Exercise instructions:
Filter these entries, keeping only lines that hold the word "ensure".

Exercise data:
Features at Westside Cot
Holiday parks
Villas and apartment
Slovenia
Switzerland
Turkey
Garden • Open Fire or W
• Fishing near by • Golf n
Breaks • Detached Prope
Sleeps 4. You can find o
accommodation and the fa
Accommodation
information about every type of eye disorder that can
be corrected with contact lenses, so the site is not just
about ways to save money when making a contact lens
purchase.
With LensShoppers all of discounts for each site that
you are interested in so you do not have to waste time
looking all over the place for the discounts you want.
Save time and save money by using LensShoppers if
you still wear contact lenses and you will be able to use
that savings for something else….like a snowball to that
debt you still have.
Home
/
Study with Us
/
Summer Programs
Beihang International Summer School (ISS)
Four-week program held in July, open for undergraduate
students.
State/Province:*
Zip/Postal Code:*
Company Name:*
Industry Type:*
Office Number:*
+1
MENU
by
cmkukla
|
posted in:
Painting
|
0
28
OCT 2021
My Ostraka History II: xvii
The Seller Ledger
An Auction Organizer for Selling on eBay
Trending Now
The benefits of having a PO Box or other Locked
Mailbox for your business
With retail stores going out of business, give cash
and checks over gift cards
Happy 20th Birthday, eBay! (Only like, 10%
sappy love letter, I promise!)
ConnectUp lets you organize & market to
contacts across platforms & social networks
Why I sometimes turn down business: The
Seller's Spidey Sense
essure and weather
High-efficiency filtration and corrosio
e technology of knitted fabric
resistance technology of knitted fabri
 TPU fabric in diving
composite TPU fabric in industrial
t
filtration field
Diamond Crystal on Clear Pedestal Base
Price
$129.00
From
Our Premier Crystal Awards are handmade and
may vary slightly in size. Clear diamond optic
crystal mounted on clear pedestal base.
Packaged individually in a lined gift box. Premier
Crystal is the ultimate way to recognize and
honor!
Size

...

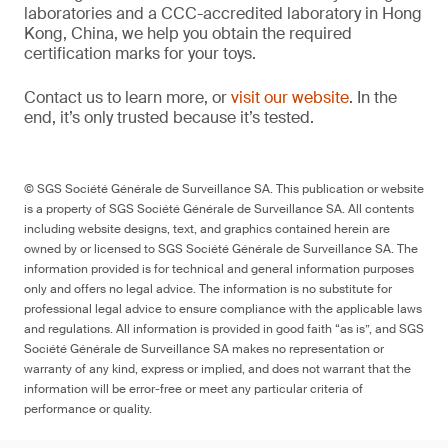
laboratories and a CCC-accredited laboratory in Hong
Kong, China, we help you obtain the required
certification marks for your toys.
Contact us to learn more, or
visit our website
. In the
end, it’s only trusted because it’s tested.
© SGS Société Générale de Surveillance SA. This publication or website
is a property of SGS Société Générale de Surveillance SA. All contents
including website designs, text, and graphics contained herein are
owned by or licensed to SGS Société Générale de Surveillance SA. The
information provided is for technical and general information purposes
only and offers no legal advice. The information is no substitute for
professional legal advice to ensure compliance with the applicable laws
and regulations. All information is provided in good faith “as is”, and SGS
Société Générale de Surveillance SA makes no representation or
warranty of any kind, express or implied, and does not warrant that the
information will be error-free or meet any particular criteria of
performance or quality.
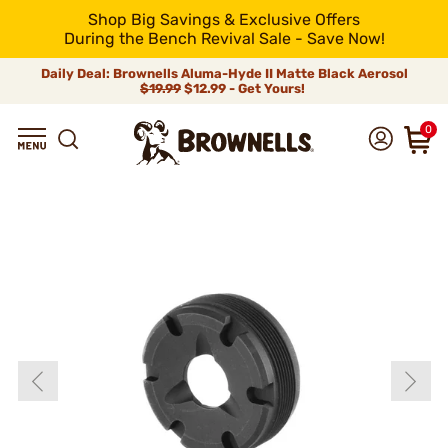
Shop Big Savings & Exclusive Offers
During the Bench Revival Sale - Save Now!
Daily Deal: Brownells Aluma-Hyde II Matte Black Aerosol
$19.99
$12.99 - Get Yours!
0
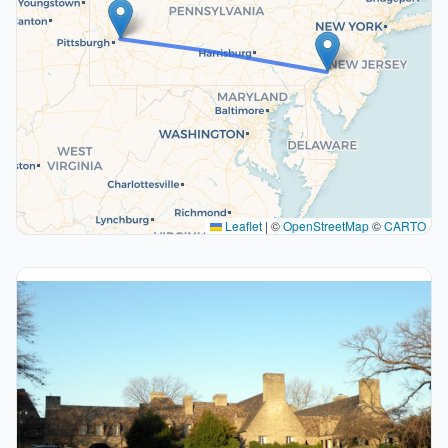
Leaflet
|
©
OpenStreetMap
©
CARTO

...

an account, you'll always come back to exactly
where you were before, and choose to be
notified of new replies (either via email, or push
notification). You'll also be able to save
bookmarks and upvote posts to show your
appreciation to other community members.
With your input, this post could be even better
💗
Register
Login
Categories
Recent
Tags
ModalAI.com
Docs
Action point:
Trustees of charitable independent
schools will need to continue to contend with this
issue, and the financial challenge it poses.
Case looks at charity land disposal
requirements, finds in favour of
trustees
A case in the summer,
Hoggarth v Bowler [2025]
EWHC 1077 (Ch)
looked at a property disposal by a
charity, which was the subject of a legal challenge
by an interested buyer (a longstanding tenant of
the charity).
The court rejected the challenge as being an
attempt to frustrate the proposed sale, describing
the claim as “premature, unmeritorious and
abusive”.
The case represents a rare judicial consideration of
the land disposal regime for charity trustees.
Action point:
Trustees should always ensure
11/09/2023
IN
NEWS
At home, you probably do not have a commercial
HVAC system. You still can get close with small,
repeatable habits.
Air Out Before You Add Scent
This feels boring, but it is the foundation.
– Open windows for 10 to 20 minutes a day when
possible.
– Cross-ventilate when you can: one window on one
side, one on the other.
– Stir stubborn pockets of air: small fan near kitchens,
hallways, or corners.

Reply to the task:
professional legal advice to ensure compliance with the applicable laws
Trustees should always ensure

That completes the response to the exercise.